Mode of communication matters! So say Kellogg School of Management professors Roderick Swaab, Adam D. Galinsky, Victoria Medvec and Daniel Diermeier.
In research described in the article below, the Northwestern University team discovered, not surprisingly, that face-to-face communication is critical to negotiation in two circumstances.
- When two parties don’t know each other well
- When two parties have a history of negative interactions
When the parties already know each other AND “have a history of cooperation” and positive interactions, face-to-face communication is not so important. In short, where there is trust, negotiating partners assume the best in each other.
Let’s start with this question: Why?
We easily understand the need for direct, in-person communication in the first two circumstances. What we are likely to underestimate is the need for personal exchanges with people we know, but with whom we just don’t have that storehouse of positive interactions.
While the Kellogg team’s research was specifically related to negotiation, my sense is that we can apply this insight to all of our business and personal interactions.

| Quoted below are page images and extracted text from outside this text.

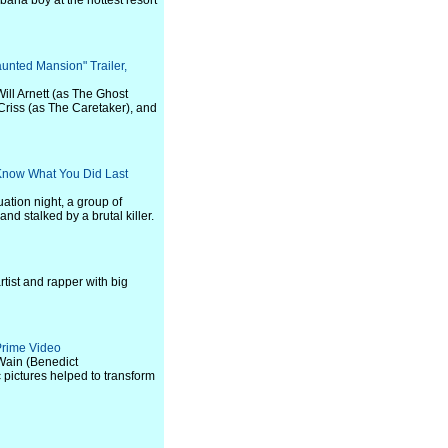
bana boy at the hottest resort
aunted Mansion" Trailer,
Will Arnett (as The Ghost
Criss (as The Caretaker), and
I Know What You Did Last
uation night, a group of
d stalked by a brutal killer.
tist and rapper with big
 Prime Video
s Wain (Benedict
pictures helped to transform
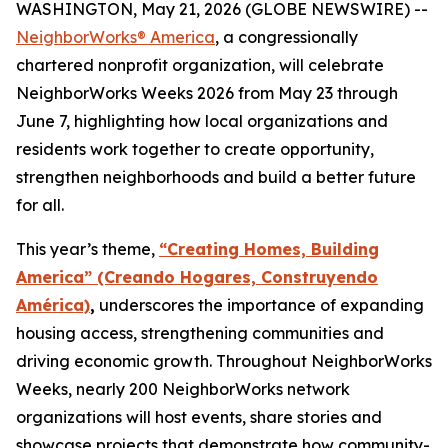
WASHINGTON, May 21, 2026 (GLOBE NEWSWIRE) --
NeighborWorks® America
, a congressionally
chartered nonprofit organization, will celebrate
NeighborWorks Weeks 2026 from May 23 through
June 7, highlighting how local organizations and
residents work together to create opportunity,
strengthen neighborhoods and build a better future
for all.
This year’s theme,
“Creating Homes, Building
America” (Creando Hogares, Construyendo
América)
,
underscores the importance of expanding
housing access, strengthening communities and
driving economic growth. Throughout NeighborWorks
Weeks, nearly 200 NeighborWorks network
organizations will host events, share stories and
showcase projects that demonstrate how community-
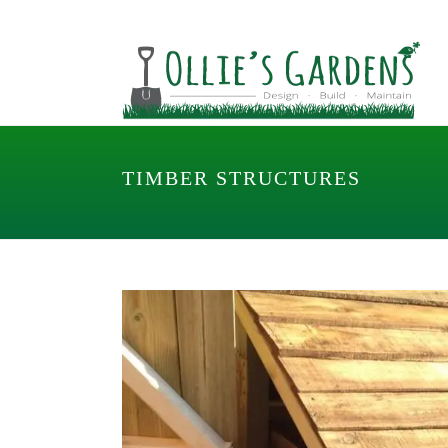
TIMBER STRUCTURES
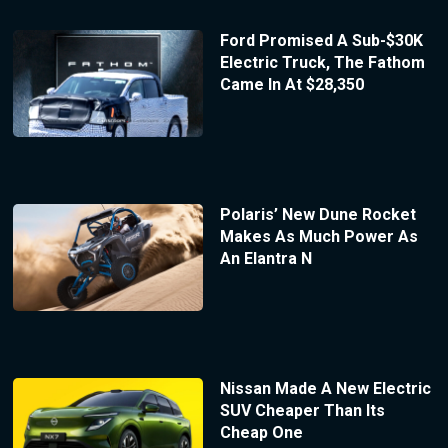
Ford Promised A Sub-$30K
Electric Truck, The Fathom
Came In At $28,350
Polaris’ New Dune Rocket
Makes As Much Power As
An Elantra N
Nissan Made A New Electric
SUV Cheaper Than Its
Cheap One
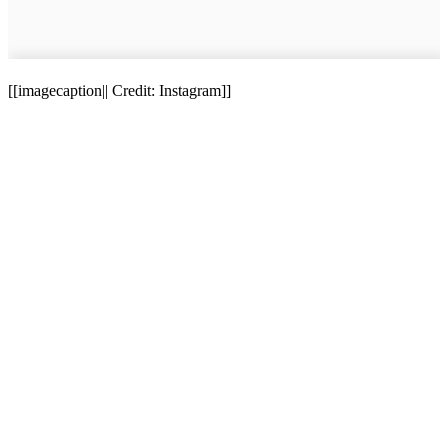
[[imagecaption|| Credit: Instagram]]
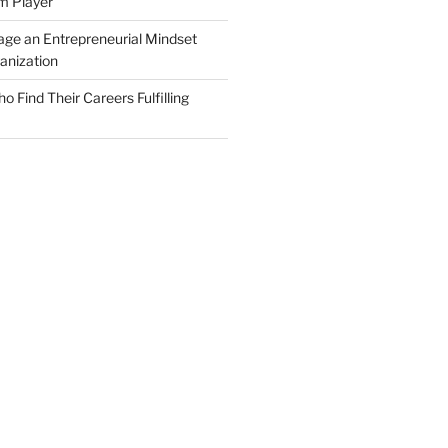
m Player
ge an Entrepreneurial Mindset
anization
Find Their Careers Fulfilling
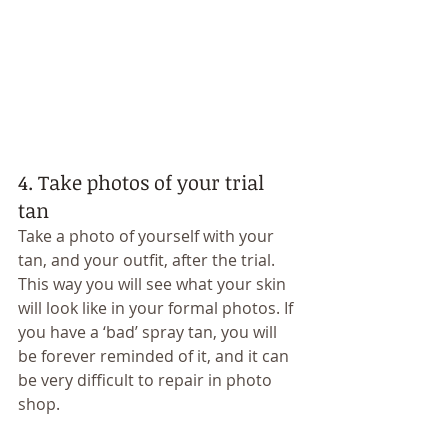
4. Take photos of your trial 
tan 
Take a photo of yourself with your 
tan, and your outfit, after the trial. 
This way you will see what your skin 
will look like in your formal photos. If 
you have a ‘bad’ spray tan, you will 
be forever reminded of it, and it can 
be very difficult to repair in photo 
shop. 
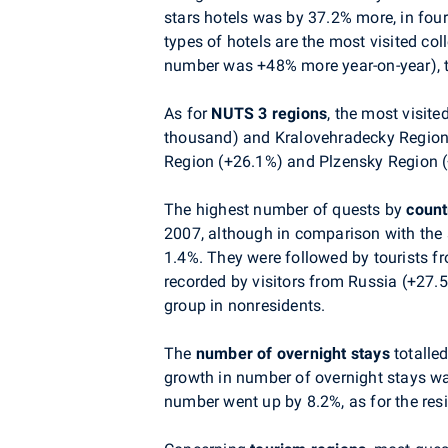
stars hotels was by 37.2% more, in fou
types of hotels are the most visited c
number was +48% more year-on-year), th
As for
NUTS 3 regions
, the most visit
thousand) and Kralovehradecky Region 
Region (+26.1%) and Plzensky Region 
The highest number of quests by
count
2007, although in comparison with the 
1.4%. They were followed by tourists fr
recorded by visitors from Russia (+27.
group in nonresidents.
The
number of overnight stays
totalle
growth in number of overnight stays wa
number went up by 8.2%, as for the res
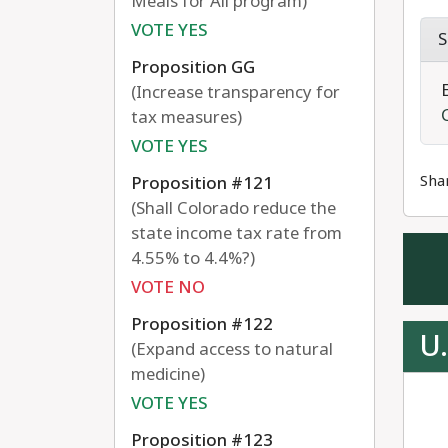
Meals for All program)
VOTE YES
S
Proposition GG
(Increase transparency for
tax measures)
VOTE YES
Sha
Proposition #121
(Shall Colorado reduce the
state income tax rate from
4.55% to 4.4%?)
VOTE NO
Proposition #122
U.
(Expand access to natural
medicine)
VOTE YES
Proposition #123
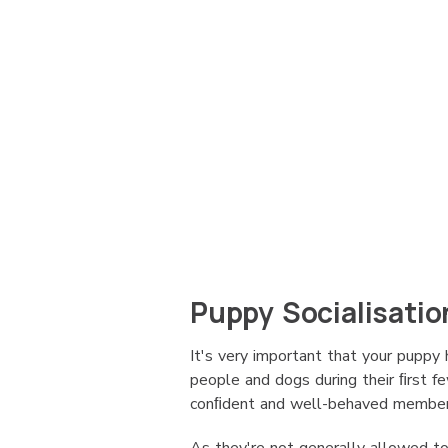
Puppy Socialisatio
It's very important that your puppy 
people and dogs during their ﬁrst 
conﬁdent and well-behaved member 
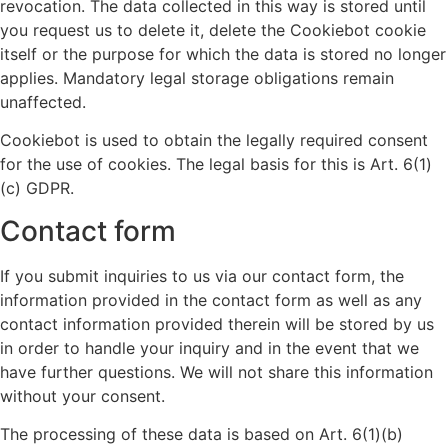
revocation. The data collected in this way is stored until
you request us to delete it, delete the Cookiebot cookie
itself or the purpose for which the data is stored no longer
applies. Mandatory legal storage obligations remain
unaffected.
Cookiebot is used to obtain the legally required consent
for the use of cookies. The legal basis for this is Art. 6(1)
(c) GDPR.
Contact form
If you submit inquiries to us via our contact form, the
information provided in the contact form as well as any
contact information provided therein will be stored by us
in order to handle your inquiry and in the event that we
have further questions. We will not share this information
without your consent.
The processing of these data is based on Art. 6(1)(b)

After all, as Jack Kaine, our Vistage Speaker on negotiations, says, “Every interaction between two human beings is a negotiation.”
This study also prompts me to ask additional questions:
- In each of our lives, what important relationships still require us to build a “history of positive interaction” before we can become highly reliant on written communication?
- When we want to resolve a situation, is it worth pausing and asking ourselves whether we should continue using email — or would it be better to schedule a meeting?